▸ **What you are asked to do**:
Write out each entry below exactly; the images do not belong in your copy.

▸ **Page-level text extractions**:
··········
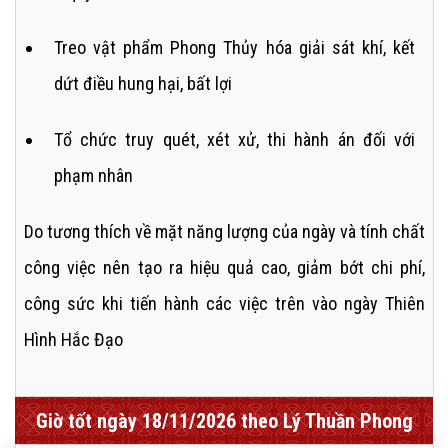
Treo vật phẩm Phong Thủy hóa giải sát khí, kết
dứt điều hung hại, bất lợi
Tổ chức truy quét, xét xử, thi hành án đối với
phạm nhân
Do tương thích về mặt năng lượng của ngày và tính chất
công việc nên tạo ra hiệu quả cao, giảm bớt chi phí,
công sức khi tiến hành các việc trên vào ngày Thiên
Hình Hắc Đạo
Giờ tốt ngày 18/11/2026 theo Lý Thuần Phong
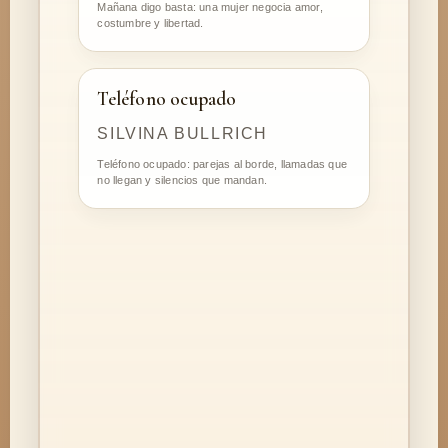
Mañana digo basta: una mujer negocia amor,
costumbre y libertad.
Teléfono ocupado
SILVINA BULLRICH
Teléfono ocupado: parejas al borde, llamadas que
no llegan y silencios que mandan.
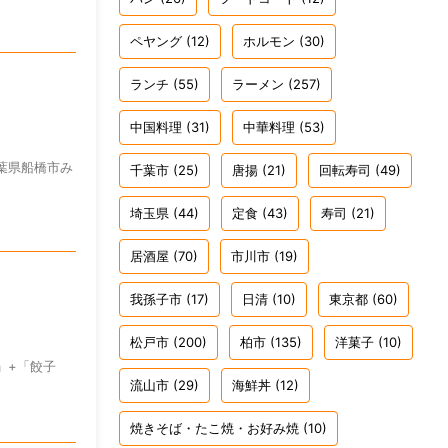
ペヤング
(12)
ホルモン
(30)
ランチ
(55)
ラーメン
(257)
中国料理
(31)
中華料理
(53)
千葉県船橋市み
千葉市
(25)
唐揚
(21)
回転寿司
(49)
埼玉県
(44)
定食
(43)
寿司
(21)
居酒屋
(70)
市川市
(19)
我孫子市
(17)
日清
(10)
東京都
(60)
松戸市
(200)
柏市
(135)
洋菓子
(10)
円」+「餃子
流山市
(29)
海鮮丼
(12)
焼きそば・たこ焼・お好み焼
(10)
··········
▸ **Solution below**:
Treo vật phẩm Phong Thủy hóa giải sát khí, kết
dứt điều hung hại, bất lợi
Tổ chức truy quét, xét xử, thi hành án đối với
phạm nhân
Do tương thích về mặt năng lượng của ngày và tính chất
công việc nên tạo ra hiệu quả cao, giảm bớt chi phí,
công sức khi tiến hành các việc trên vào ngày Thiên
Hình Hắc Đạo
Giờ tốt ngày 18/11/2026 theo Lý Thuần Phong
Mañana digo basta: una mujer negocia amor,
costumbre y libertad.
Teléfono ocupado
SILVINA BULLRICH
Teléfono ocupado: parejas al borde, llamadas que
no llegan y silencios que mandan.
ペヤング
(12)
ホルモン
(30)
ランチ
(55)
ラーメン
(257)
中国料理
(31)
中華料理
(53)
千葉県船橋市み
千葉市
(25)
唐揚
(21)
回転寿司
(49)
埼玉県
(44)
定食
(43)
寿司
(21)
居酒屋
(70)
市川市
(19)
我孫子市
(17)
日清
(10)
東京都
(60)
松戸市
(200)
柏市
(135)
洋菓子
(10)
円」+「餃子
流山市
(29)
海鮮丼
(12)
焼きそば・たこ焼・お好み焼
(10)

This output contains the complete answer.